_Selected extract_:
|---|

I'm sure John Scheft won't be too happy with that.


----------



## O-302 (Jan 1, 2006)

No alcohol, firearms, or RR crossing questions...nothing off the wall though...some A&B questions, keeping rented property...


----------



## alphadog1 (Oct 16, 2006)

Two or three juvenile law questions (surprising), two involving 5th AMD.


----------



## 94c (Oct 21, 2005)

Just out of curiosity...

Did any of the different seminars pay off?

Which guy nailed it and who didn't?


----------



## blueman08 (Sep 29, 2006)

does anyone have any info on how to appeal a question or questions on the recent promotional exam?? Is it through Civil Servive or HRD?? I tried to find some info on the state website but didn't have any luck. Is there a form required or does one simply write a request to them for a review? Do they need particulars? Any info would be greatly appreciated.


----------



## sdb29 (Jul 17, 2002)

A couple of years ago I filed an appeal on my training & experience. I started out with a phone call to HRD. I spoke a woman named Vivian Li (not sure of the spelling).
She told me to send a letter to her explaining my reasons for the appeal. I did and eventually the problem was resolved in my favor.
Yes, submit a letter, and they do need particulars if you want them to rule in your favor.

|---|

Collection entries
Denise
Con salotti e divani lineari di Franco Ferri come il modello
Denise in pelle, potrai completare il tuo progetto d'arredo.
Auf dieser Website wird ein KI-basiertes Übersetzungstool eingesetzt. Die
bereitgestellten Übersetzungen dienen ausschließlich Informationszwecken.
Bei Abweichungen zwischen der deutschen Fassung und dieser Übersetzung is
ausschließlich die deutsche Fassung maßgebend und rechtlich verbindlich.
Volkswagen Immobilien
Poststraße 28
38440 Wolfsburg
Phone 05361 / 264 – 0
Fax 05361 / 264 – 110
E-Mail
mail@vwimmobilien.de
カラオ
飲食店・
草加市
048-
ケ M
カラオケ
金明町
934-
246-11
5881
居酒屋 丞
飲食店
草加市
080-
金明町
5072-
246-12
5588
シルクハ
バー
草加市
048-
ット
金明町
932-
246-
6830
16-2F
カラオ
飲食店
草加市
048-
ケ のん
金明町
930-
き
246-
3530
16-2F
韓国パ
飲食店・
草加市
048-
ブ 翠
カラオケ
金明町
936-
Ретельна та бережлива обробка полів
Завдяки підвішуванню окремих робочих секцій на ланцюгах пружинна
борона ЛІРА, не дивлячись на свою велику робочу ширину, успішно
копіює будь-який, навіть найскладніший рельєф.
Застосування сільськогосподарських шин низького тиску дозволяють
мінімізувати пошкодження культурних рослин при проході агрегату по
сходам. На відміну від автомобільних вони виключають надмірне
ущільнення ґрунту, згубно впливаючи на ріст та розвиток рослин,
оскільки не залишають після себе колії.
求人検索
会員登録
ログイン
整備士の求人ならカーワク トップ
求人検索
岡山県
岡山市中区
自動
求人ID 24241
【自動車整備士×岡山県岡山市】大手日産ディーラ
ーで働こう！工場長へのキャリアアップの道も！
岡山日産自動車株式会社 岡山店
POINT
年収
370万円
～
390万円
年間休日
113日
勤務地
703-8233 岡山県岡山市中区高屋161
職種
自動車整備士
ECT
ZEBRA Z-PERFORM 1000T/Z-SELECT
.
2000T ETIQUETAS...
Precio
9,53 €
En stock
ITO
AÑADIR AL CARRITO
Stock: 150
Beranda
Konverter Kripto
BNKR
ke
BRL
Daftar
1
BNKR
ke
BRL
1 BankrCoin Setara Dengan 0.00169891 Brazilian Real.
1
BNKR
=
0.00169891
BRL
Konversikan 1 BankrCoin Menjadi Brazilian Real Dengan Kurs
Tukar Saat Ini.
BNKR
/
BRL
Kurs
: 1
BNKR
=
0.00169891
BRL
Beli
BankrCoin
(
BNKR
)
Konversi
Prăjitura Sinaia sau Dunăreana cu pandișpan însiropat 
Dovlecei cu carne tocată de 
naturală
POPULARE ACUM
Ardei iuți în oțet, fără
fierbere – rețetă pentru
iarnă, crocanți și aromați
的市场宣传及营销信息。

|---|

_Explore the material_:
1: In the forum thread about the promotional exam, who did sdb29 speak with on the phone when starting the training and experience appeal?
2: Please carry on the forum thread about the promotional exam from its last post.

_Answer list_:
1: A woman at HRD named Vivian Li.

2:
----------



## blueman08 (Sep 29, 2006)

Thanks sdb29. I'll start there.


----------



## O-302 (Jan 1, 2006)

You must appeal questions in writing within 7 days of the exam. The governing statute is C 31 S 22. Mail to:

Personnel Administrator
Human Resources Division 
Examination Review
One Ashburton Place
Boston, Ma. 02108


----------



## Cartman (Mar 3, 2006)

94c said:


> Just out of curiosity...
> 
> Did any of the different seminars pay off?
> 
> Which guy nailed it and who didn't?


I won't know until I get the results, but I took Pat's class. He went over the rental question (but I think I still got it wrong) There was another question that was right out of the practice questions that I got from Pat or from "The Question of the Day" from Hanrahan. I was a little disapointed that there was no firearms or alcohol questions.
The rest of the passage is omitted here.